The First Record "Daughters" Explores Sorrow and Elegance
In the song "Miss America", listeners find themselves inside a lodging close to JFK airfield, as the musician receives the heartbreaking news of her father's illness diagnosis. The Sunderland-born performer had been traveling the US for the first time, drumming alongside group Kero Kero Bonito, and suddenly grief casts a shadow, coloring everything in grey. Unsteady keys and hushed strings accompany dark reports from the tour van: "Cattle farm and broke down shack / Shopping centers, illicit trades, anxious moments."
Walton's gentle singing come across with a flat manner, yet the album's tension arises from her keen penmanship—mixing fiction, folksy sayings, and direct personal notes—along with unexpected rich textures. Not many songs recently possess more potent novelistic style compared to "Shelly", a piece that describes the death of an animal and spirals toward a petrol-laden reckoning, reminiscent of written pieces lit by glimpses of warped strings. Tense, quiet sections with echoing, plucked strings move to grand refrains, and Walton's voice electronically altered to become something all-knowing and menacing.

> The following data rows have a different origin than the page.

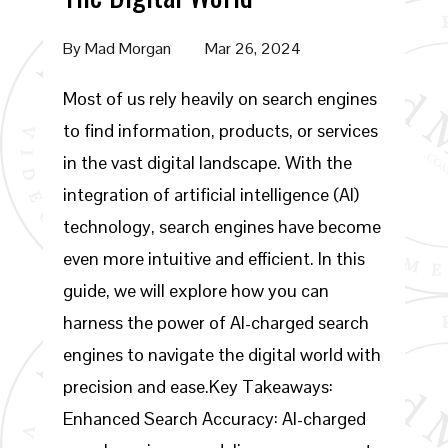
By
Mad Morgan
Mar 26, 2024
Most of us rely heavily on search engines
to find information, products, or services
in the vast digital landscape. With the
integration of artificial intelligence (AI)
technology, search engines have become
even more intuitive and efficient. In this
guide, we will explore how you can
harness the power of AI-charged search
engines to navigate the digital world with
precision and ease.Key Takeaways:
Enhanced Search Accuracy: AI-charged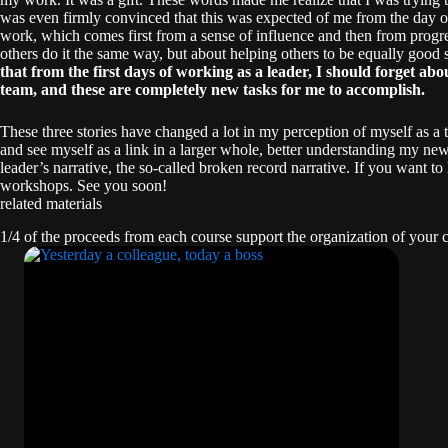
was even firmly convinced that this was expected of me from the day o
work, which comes first from a sense of influence and then from progre
others do it the same way, but about helping others to be equally good 
that from the first days of working as a leader, I should forget a
team, and these are completely new tasks for me to accomplish.
These three stories have changed a lot in my perception of myself as a 
and see myself as a link in a larger whole, better understanding my new 
leader’s narrative, the so-called broken record narrative. If you want
workshops. See you soon!
related materials
1/4 of the proceeds from each course support the organization of your 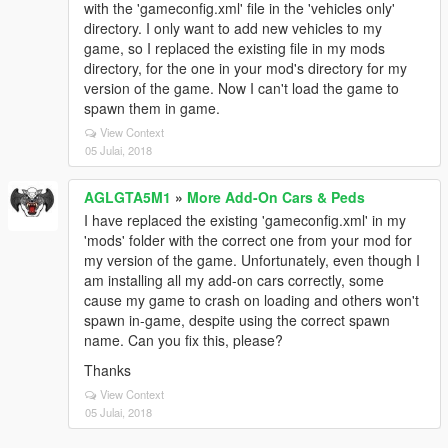
with the 'gameconfig.xml' file in the 'vehicles only'
directory. I only want to add new vehicles to my
game, so I replaced the existing file in my mods
directory, for the one in your mod's directory for my
version of the game. Now I can't load the game to
spawn them in game.
View Context
05 Julai, 2018
AGLGTA5M1
»
More Add-On Cars & Peds
I have replaced the existing 'gameconfig.xml' in my
'mods' folder with the correct one from your mod for
my version of the game. Unfortunately, even though I
am installing all my add-on cars correctly, some
cause my game to crash on loading and others won't
spawn in-game, despite using the correct spawn
name. Can you fix this, please?
Thanks
View Context
05 Julai, 2018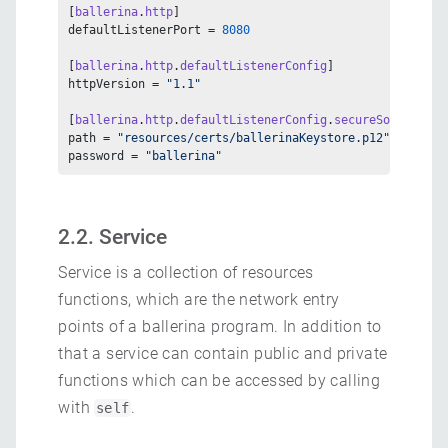
[
ballerina
.
http
]
defaultListenerPort = 
8080
[
ballerina
.
http
.
defaultListenerConfig
]
httpVersion = 
"1.1"
[
ballerina
.
http
.
defaultListenerConfig
.
secureSocket
.
key
path = 
"resources/certs/ballerinaKeystore.p12"
password = 
"ballerina"
2.2. Service
Service is a collection of resources
functions, which are the network entry
points of a ballerina program. In addition to
that a service can contain public and private
functions which can be accessed by calling
with
.
self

Audiences may already know the artist as an electronic producer, disc jockey, and member to bands like Caroline. The album's sonic turns reflect this varied background. The opener "Sometimes" erupts with fanfare, like an ensemble caught unawares, whereas "Born Again Backwards" drastically increases the tempo with a punishing, stunning, repeating drum fill. Dense layers of audio, expertly produced with a longtime collaborator, seem both gnarly and spiritual, and Walton's dark, magical thoughts peak on standout "Lambs", which momentarily transforms into a swirling jig. "May your life never end in death," she pleads, exuding poignant gallows humor.